__The problem__
The expected output is each line in the data below that includes the string "show".

__Materials provided__
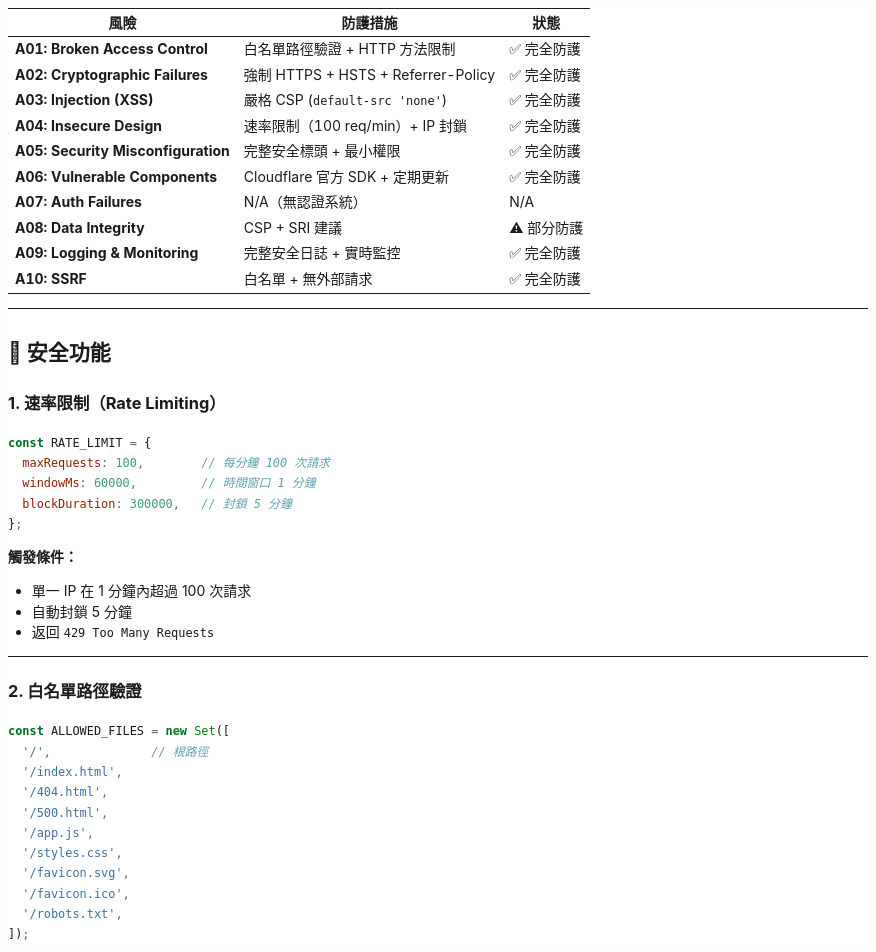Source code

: | 風險 | 防護措施 | 狀態 |
|------|---------|------|
| **A01: Broken Access Control** | 白名單路徑驗證 + HTTP 方法限制 | ✅ 完全防護 |
| **A02: Cryptographic Failures** | 強制 HTTPS + HSTS + Referrer-Policy | ✅ 完全防護 |
| **A03: Injection (XSS)** | 嚴格 CSP (`default-src 'none'`) | ✅ 完全防護 |
| **A04: Insecure Design** | 速率限制（100 req/min）+ IP 封鎖 | ✅ 完全防護 |
| **A05: Security Misconfiguration** | 完整安全標頭 + 最小權限 | ✅ 完全防護 |
| **A06: Vulnerable Components** | Cloudflare 官方 SDK + 定期更新 | ✅ 完全防護 |
| **A07: Auth Failures** | N/A（無認證系統） | N/A |
| **A08: Data Integrity** | CSP + SRI 建議 | ⚠️ 部分防護 |
| **A09: Logging & Monitoring** | 完整安全日誌 + 實時監控 | ✅ 完全防護 |
| **A10: SSRF** | 白名單 + 無外部請求 | ✅ 完全防護 |

---

## 🚀 安全功能

### 1. 速率限制（Rate Limiting）

```javascript
const RATE_LIMIT = {
  maxRequests: 100,        // 每分鐘 100 次請求
  windowMs: 60000,         // 時間窗口 1 分鐘
  blockDuration: 300000,   // 封鎖 5 分鐘
};
```

**觸發條件：**
- 單一 IP 在 1 分鐘內超過 100 次請求
- 自動封鎖 5 分鐘
- 返回 `429 Too Many Requests`

---

### 2. 白名單路徑驗證

```javascript
const ALLOWED_FILES = new Set([
  '/',              // 根路徑
  '/index.html',
  '/404.html',
  '/500.html',
  '/app.js',
  '/styles.css',
  '/favicon.svg',
  '/favicon.ico',
  '/robots.txt',
]);
```
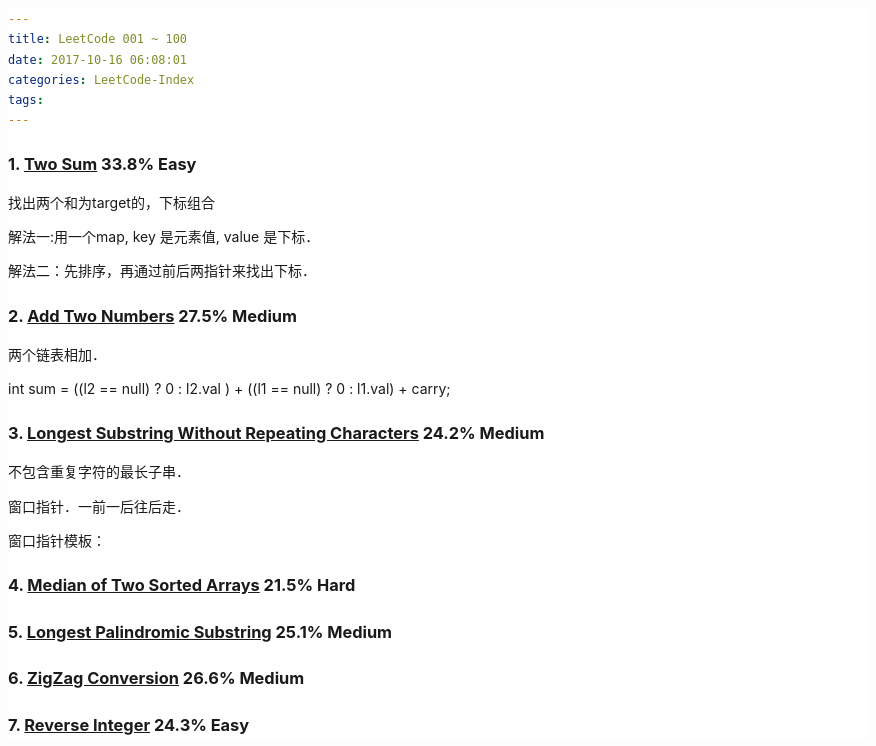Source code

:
 ```yaml
---
title: LeetCode 001 ~ 100
date: 2017-10-16 06:08:01
categories: LeetCode-Index
tags:
---
```



### 1. [Two Sum](http://www.wayne.ink/2017/10/16/LeetCode/0001-Two-Sum/)   		33.8%	Easy	

找出两个和为target的，下标组合

解法一:用一个map, key 是元素值, value 是下标．

解法二：先排序，再通过前后两指针来找出下标．



### 2. [Add Two Numbers](http://www.wayne.ink/2017/12/05/LeetCode/0002-Add-Two-Numbers/)   		27.5%	Medium	

两个链表相加．

int sum = ((l2 == null) ? 0 : l2.val ) + ((l1 == null) ? 0 : l1.val) + carry;

### 3. [Longest Substring Without Repeating Characters](http://www.wayne.ink/2017/12/05/LeetCode/0003-Longest-Substring-Without-Repeating-Characters/)   		24.2%	Medium	

不包含重复字符的最长子串．

窗口指针．一前一后往后走．



窗口指针模板：



### 4. [Median of Two Sorted Arrays](http://www.wayne.ink/2017/10/16/LeetCode/0004-Median-of-Two-Sorted-Arrays/)   		21.5%	Hard	


### 5. [Longest Palindromic Substring](http://www.wayne.ink/2017/12/30/LeetCode/0005-Longest-Palindromic-Substring/)    		25.1%	Medium	

### 6. [ZigZag Conversion](http://www.wayne.ink/2017/12/30/LeetCode/0006-ZigZag-Conversion/)   		26.6%	Medium	

### 7. [Reverse Integer](http://www.wayne.ink/2017/12/25/LeetCode/0007-Reverse-Integer/)   		24.3%	Easy	
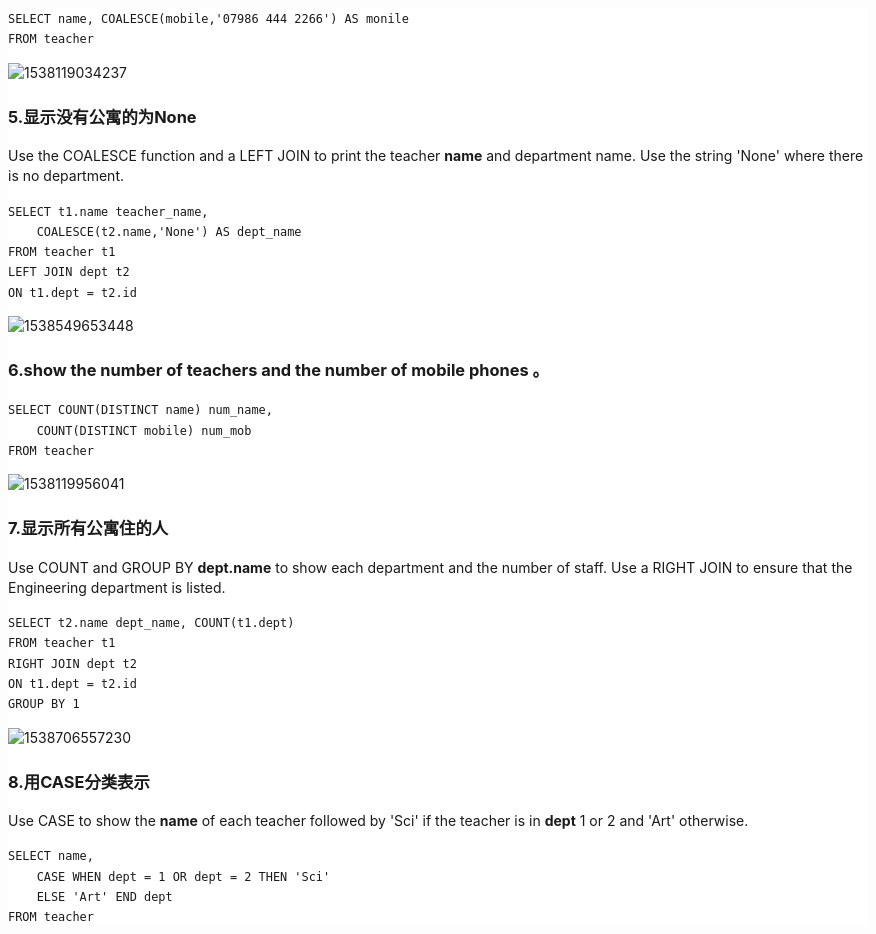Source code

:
```plsql
SELECT name, COALESCE(mobile,'07986 444 2266') AS monile
FROM teacher
```

![1538119034237](E:\数据分析\数据分析\习题\SQL\assets\1538878750765.png)

### 5.显示没有公寓的为None

Use the COALESCE function and a LEFT JOIN to print the teacher **name** and department name. Use the string 'None' where there is no department.  

```plsql
SELECT t1.name teacher_name, 
	COALESCE(t2.name,'None') AS dept_name
FROM teacher t1
LEFT JOIN dept t2
ON t1.dept = t2.id
```

![1538549653448](E:\数据分析\数据分析\习题\SQL\assets\1538878873035.png)

### 6.show the number of teachers and the number of mobile phones 。

```plsql
SELECT COUNT(DISTINCT name) num_name,
	COUNT(DISTINCT mobile) num_mob
FROM teacher
```

![1538119956041](E:\数据分析\数据分析\习题\SQL\assets\1538879092029.png)

### 7.显示所有公寓住的人

Use COUNT and GROUP BY **dept.name** to show each department and the number of staff. Use a RIGHT JOIN to ensure that the Engineering department is listed.

```plsql
SELECT t2.name dept_name, COUNT(t1.dept)
FROM teacher t1
RIGHT JOIN dept t2
ON t1.dept = t2.id
GROUP BY 1
```

![1538706557230](E:\数据分析\数据分析\习题\SQL\assets\1538879340203.png)

### 8.用CASE分类表示

Use CASE to show the **name** of each teacher followed by 'Sci' if the teacher is in **dept** 1 or 2 and 'Art' otherwise. 

```plsql
SELECT name,
	CASE WHEN dept = 1 OR dept = 2 THEN 'Sci'
	ELSE 'Art' END dept
FROM teacher
```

__The completed task__
### 6.show the number of teachers and the number of mobile phones 。
Use COUNT and GROUP BY **dept.name** to show each department and the number of staff. Use a RIGHT JOIN to ensure that the Engineering department is listed.
Use CASE to show the **name** of each teacher followed by 'Sci' if the teacher is in **dept** 1 or 2 and 'Art' otherwise. 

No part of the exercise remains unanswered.